-- Tasks --
[1] List the fields between which the passage on garden festivals says new links might be forged.
[2] According to the passage on garden festivals, how long does the planning, design and construction process for a festival take?
[3] Extend the passage on garden festivals below, starting after its final sentence.

It proposed the following inscription, either for a slab outside
the Greenwich Millennium Dome or as a tattoo on a suitable
part of Mr Hessletine's anatomy:
In the planning of Festivals, two principles apply. First: the
after-use should be planned before the Festival-use. Second:
the planning, design and construction process takes 10 years, not 2
years.
My conclusion to the 1986 edition was more optimistic with
regard to the festival theme gardens:
The importance of the Liverpool International Garden Festival in
the history of English garden design rests upon its 'theme
gardens'. The use of themes marks a complete departure from the
non-representational Abstract Style, and implies a return to what
van Doesburg described as 'the repetition of stories, tales, etc',
which he believed should be left to 'poets and writers'. If new
links are forged between garden design, contemporary philosophy and
poetry, the consequences of the Festival will be salutary. If, on
the other hand, the 'theme gardens' merely lead to concrete
reconstructions of historical styles, it will be a retrograde step.
The art of garden design prospers when it looks to the fine arts
and the world of ideas. It falters when looking exclusively to its
own history.

-- Provided records --
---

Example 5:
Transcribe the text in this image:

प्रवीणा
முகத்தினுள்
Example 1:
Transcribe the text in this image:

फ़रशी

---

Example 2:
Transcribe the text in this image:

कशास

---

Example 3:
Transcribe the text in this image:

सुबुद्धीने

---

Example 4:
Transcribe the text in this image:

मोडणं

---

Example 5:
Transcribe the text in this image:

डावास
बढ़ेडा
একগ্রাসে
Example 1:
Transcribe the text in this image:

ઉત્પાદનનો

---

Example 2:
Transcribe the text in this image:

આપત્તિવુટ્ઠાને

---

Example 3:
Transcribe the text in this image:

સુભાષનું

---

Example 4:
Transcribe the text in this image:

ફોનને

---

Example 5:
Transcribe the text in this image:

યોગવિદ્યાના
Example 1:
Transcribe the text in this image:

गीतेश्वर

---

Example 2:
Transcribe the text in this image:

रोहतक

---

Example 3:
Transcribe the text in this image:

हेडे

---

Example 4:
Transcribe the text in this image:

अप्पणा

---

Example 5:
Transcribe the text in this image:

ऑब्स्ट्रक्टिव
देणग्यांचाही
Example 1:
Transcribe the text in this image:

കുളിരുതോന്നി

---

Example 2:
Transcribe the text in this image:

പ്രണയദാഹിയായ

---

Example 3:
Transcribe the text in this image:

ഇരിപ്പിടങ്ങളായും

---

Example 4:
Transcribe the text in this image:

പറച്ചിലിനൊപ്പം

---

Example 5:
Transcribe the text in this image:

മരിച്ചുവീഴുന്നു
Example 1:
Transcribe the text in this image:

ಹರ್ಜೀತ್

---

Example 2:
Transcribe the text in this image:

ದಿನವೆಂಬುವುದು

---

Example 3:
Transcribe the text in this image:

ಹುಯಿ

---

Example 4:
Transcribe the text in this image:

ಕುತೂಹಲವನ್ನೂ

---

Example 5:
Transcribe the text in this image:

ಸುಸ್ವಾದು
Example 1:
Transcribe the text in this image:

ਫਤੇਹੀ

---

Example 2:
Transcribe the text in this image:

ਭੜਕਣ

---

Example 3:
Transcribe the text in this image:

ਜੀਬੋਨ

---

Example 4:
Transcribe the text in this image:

-- Task responses --
[1] Garden design, contemporary philosophy, and poetry.

[2] It takes 10 years, not 2 years.

[3]
Whether or not it resulted from the Festivals, garden design in
the British Isles did acquire a fresher complexion between 1986 and
1998. Designers have shown a significant interest in design themes,
symbols, poetry and philosophy. New materials have been used with
old materials. Bare concrete has given way to brick and stone.
Bright colours have been used, especially as wood stains. Bold
geometry has been enjoyed for its own sake. Lighting schemes and
new water features have added drama. Steel, iron, aluminium, glass,
mirrors and plastics have been used. One can see these trends on
television gardening programmes, in magazines, in books and in
demonstration gardens (eg Broadview
Gardens). One can also see them in the gardens which designers
have made for themselves.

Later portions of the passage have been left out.